Transcribed page contents –
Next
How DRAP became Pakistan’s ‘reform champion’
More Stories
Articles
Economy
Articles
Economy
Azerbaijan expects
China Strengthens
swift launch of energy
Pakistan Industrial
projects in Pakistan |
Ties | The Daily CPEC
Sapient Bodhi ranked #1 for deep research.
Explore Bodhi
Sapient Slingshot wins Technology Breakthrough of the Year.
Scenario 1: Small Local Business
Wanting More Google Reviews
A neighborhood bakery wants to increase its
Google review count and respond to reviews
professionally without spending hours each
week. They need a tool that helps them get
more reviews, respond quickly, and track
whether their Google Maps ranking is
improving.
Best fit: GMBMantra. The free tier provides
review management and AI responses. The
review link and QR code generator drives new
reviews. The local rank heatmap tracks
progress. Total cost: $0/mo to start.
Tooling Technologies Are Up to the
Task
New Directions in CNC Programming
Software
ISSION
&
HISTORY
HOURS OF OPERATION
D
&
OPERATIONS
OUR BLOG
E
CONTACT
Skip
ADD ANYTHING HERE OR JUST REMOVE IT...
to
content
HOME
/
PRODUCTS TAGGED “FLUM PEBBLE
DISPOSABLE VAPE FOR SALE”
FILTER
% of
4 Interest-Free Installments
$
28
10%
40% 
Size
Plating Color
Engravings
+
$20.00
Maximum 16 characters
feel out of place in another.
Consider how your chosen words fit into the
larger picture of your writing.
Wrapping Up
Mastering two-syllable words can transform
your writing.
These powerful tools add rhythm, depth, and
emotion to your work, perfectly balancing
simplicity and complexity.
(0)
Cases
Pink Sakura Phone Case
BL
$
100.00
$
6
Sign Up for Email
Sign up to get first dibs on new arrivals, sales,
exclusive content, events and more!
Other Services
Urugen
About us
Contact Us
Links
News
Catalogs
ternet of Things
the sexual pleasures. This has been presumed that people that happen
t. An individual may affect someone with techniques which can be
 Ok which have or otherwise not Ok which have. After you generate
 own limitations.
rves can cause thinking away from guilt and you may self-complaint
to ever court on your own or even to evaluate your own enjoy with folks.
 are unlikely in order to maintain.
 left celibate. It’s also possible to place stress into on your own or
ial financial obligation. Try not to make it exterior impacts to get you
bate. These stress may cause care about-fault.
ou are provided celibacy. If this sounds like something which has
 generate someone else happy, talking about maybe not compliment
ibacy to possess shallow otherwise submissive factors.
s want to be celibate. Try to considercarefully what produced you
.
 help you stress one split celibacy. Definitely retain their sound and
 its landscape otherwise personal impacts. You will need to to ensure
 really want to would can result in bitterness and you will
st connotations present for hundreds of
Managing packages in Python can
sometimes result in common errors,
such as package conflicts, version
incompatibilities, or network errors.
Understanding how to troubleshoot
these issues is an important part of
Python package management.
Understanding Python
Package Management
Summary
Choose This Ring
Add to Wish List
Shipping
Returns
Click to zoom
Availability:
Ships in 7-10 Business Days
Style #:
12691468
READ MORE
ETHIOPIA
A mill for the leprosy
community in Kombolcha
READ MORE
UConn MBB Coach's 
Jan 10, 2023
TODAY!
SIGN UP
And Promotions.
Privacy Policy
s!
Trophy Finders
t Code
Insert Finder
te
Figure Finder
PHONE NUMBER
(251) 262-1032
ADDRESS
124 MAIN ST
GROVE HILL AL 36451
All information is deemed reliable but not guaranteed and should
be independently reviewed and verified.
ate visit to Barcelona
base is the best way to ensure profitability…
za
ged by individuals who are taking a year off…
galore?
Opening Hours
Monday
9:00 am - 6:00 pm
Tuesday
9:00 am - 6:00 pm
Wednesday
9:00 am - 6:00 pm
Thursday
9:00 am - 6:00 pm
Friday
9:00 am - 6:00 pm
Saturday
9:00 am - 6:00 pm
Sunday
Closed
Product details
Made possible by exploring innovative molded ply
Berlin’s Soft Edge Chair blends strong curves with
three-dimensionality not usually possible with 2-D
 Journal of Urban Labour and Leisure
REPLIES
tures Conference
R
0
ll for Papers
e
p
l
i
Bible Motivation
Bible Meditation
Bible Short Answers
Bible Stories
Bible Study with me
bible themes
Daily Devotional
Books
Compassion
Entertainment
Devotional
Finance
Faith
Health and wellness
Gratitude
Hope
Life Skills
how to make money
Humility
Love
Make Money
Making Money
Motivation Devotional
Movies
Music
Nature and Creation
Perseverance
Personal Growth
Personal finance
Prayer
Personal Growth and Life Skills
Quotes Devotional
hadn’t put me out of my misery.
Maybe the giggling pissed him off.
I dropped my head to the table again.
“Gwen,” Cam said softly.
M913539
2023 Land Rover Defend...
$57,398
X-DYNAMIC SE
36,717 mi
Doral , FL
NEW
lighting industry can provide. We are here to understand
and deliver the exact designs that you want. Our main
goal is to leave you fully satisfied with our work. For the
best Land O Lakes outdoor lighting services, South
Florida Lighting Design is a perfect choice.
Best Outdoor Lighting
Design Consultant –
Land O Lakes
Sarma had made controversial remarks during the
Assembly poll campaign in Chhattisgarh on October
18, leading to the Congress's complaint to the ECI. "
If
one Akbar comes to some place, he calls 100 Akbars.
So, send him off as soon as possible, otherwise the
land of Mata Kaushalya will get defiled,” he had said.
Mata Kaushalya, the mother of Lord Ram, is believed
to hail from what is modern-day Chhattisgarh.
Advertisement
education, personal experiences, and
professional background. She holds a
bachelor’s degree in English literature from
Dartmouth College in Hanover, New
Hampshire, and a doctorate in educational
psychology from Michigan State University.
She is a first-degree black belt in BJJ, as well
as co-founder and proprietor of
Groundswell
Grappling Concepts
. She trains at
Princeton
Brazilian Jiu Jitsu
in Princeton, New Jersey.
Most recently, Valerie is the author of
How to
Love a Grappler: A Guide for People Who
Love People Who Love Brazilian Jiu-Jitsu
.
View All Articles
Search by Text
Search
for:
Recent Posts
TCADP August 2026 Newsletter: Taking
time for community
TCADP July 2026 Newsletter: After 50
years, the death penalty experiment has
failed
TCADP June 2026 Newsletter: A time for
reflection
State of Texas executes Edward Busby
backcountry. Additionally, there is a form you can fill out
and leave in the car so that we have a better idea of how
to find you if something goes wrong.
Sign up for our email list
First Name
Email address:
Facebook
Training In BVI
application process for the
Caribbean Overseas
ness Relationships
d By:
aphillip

ACTIVITY – Select all lines with the word "After" from the entries above.

EXERCISE RESULT –
 Ok which have or otherwise not Ok which have. After you generate
TCADP July 2026 Newsletter: After 50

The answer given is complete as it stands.